O entendimento do que significa clima, tanto no universo acadêmico quanto no dia a dia da vida em sociedade, não é algo tão óbvio quanto aparenta. A maioria das pessoas possui uma noção intuitiva do que seja clima, que, em geral, tem muito a ver com as “previsões do tempo” divulgadas pelos veículos de comunicação, porém tem dificuldade para articular uma definição que, uma vez minimamente elaborada, transcenda os limites de conceitos intangíveis. São exemplos, o uso de metáforas tipo “pintou um clima entre nós”, “clima de guerra no Oriente Médio”, “pesou o clima político em Brasília” e tantas outras desse gênero, se estendendo até as grandes discussões atuais, nem sempre bem-compreendidas ou aceitas, sobre a mudança do clima global. Indiscutivelmente, é fundamental ter clareza sobre o que é “clima” e que, mais além da conceituação científica, “clima” também pode ser entendido como o resultado de um processo histórico, social e cultural, para que o mundo no qual estamos imersos faça algum sentido.
Na clássica definição do climatologista austríaco Julius von Hann, que, durante muito tempo, foi majoritariamente adotada pela Geografia, clima é o conjunto dos fenômenos meteorológicos que caracteriza o estado médio da atmosfera em um ponto determinado da superfície da Terra. Evidentemente que esse “estado médio” se refere à média dos elementos meteorológicos (temperatura, chuva, ventos, radiação solar, etc.), medidos no mesmo local, junto à superfície do solo (altura padrão de 1,5 m), por um longo período de tempo. Para fins de padronização, a Organização Meteorológica Mundial, definiu esse período de tempo como sendo, idealmente, 30 anos de observação. Por essa definição, clima seria, abstratamente, representável por números (descrições estatísticas de medidas de tendência central e de variabilidade, que dão forma às chamadas normais climatológicas). Eis uma definição operacional de clima, diga-se de passagem, muito útil, mas não necessariamente a melhor.
Sobrevieram os anos 1980 e entrou na arena das discussões, mais do que clima, o sistema climático global. Pelo qual, o resultado das interações, de ordem planetária, envolvendo as ações humanas sobre a atmosfera, hidrosfera, litosfera, criosfera e biosfera, passou a ser reproduzido in silico por meio de modelos matemáticos complexos, envolvendo a circulação geral da atmosfera. Ou seja, clima passou a ser, virtualmente, entendido como o resultado das simulações de modelos numéricos GCMs, dentro dos padrões do IPCC. Ainda que não se possa ignorar, que os resultados desses modelos numéricos complexos são o melhor que a ciência do clima pode nos oferecer na atualidade, perceber clima, apenas por essa lógica da física e da matemática, também está distante do ideal, uma vez que o antrópico, nesse caso, seria apenas a variável de perturbação do sistema climático terrestre (emissões de gases de efeito estufa e mudança do uso da terra, especialmente).

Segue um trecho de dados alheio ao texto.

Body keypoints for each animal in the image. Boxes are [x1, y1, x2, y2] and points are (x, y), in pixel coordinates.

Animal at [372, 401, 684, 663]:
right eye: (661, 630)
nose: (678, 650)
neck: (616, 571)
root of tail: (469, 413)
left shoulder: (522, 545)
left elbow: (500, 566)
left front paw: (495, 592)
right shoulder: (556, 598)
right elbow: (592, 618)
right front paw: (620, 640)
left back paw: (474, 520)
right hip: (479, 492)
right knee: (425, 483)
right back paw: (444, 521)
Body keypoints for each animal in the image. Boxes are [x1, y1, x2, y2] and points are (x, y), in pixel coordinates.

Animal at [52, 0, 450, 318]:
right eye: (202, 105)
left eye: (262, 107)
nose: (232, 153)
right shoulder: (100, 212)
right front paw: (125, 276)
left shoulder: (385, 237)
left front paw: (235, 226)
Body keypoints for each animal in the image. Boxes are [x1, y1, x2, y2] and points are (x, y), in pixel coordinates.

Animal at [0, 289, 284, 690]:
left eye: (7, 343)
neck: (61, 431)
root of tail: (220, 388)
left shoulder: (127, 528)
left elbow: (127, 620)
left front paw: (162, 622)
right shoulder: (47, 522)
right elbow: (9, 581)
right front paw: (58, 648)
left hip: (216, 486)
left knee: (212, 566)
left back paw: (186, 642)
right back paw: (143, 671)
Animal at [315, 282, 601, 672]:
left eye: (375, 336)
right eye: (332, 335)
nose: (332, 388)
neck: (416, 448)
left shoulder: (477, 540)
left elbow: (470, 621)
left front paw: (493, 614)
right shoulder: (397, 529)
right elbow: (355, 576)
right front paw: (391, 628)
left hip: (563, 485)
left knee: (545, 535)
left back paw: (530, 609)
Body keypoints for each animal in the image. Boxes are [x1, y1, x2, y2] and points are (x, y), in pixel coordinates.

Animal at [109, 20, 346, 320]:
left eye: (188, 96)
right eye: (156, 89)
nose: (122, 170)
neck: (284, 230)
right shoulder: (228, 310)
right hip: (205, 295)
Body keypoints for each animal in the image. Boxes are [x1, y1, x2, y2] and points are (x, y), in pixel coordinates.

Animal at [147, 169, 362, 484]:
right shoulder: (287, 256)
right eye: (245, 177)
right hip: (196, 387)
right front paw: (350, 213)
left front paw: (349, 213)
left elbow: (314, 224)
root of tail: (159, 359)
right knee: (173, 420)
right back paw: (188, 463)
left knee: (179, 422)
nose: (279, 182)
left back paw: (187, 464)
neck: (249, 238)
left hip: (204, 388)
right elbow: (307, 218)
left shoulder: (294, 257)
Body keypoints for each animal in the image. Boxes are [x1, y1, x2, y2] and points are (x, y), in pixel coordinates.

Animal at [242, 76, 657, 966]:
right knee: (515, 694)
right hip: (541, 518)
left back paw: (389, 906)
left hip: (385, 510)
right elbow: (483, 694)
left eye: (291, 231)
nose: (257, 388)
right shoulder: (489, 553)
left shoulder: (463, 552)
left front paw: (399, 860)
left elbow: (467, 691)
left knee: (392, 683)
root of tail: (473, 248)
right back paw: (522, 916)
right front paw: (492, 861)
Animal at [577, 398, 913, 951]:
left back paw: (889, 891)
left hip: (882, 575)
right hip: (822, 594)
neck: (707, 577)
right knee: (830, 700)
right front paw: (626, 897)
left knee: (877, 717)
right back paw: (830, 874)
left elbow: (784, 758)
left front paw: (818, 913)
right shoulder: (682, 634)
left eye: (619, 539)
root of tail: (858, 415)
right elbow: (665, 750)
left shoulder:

E nós, os humanos, afinal, entramos onde na definição de clima? Somos cientes da nossa condição de atores interessados, sendo tanto parte do problema quanto da solução? Não é simples e nem facilmente perceptível a ligação entre a cultura humana e a ciência do clima. Não somos, culturalmente, iguais aos nossos antepassados. E nem precisamos retroceder tantos anos assim, para ter clareza disso. Mudamos. Mas, não necessariamente, mudamos para melhor, apesar de todos os avanços alcançados no conhecimento. Moralmente, talvez até tenhamos regredido, basta olhar as atrocidades que são cometidas contra outros seres humanos ou contra o ambiente, em nome de disputas territoriais e do desenvolvimento econômico. E se mudamos, evidentemente, a nossa percepção do que é clima, em relação aos nossos antepassados, também mudou.
O defensor da ideia de clima como uma construção decorrente da intrincada relação que há entre clima, história e cultura é Mike Hulme, que é professor de clima e cultura no Departamento de Geografia no Kings´s College, em Londres. O principal argumento de Hulme é que, mais além dos conceitos convencionais, clima também pode ser percebido como uma espécie de memória cultural do que é esperado, em dado local e certa época do ano, vindo a se configurar na expectativa do homem comum sobre os estados transientes do tempo.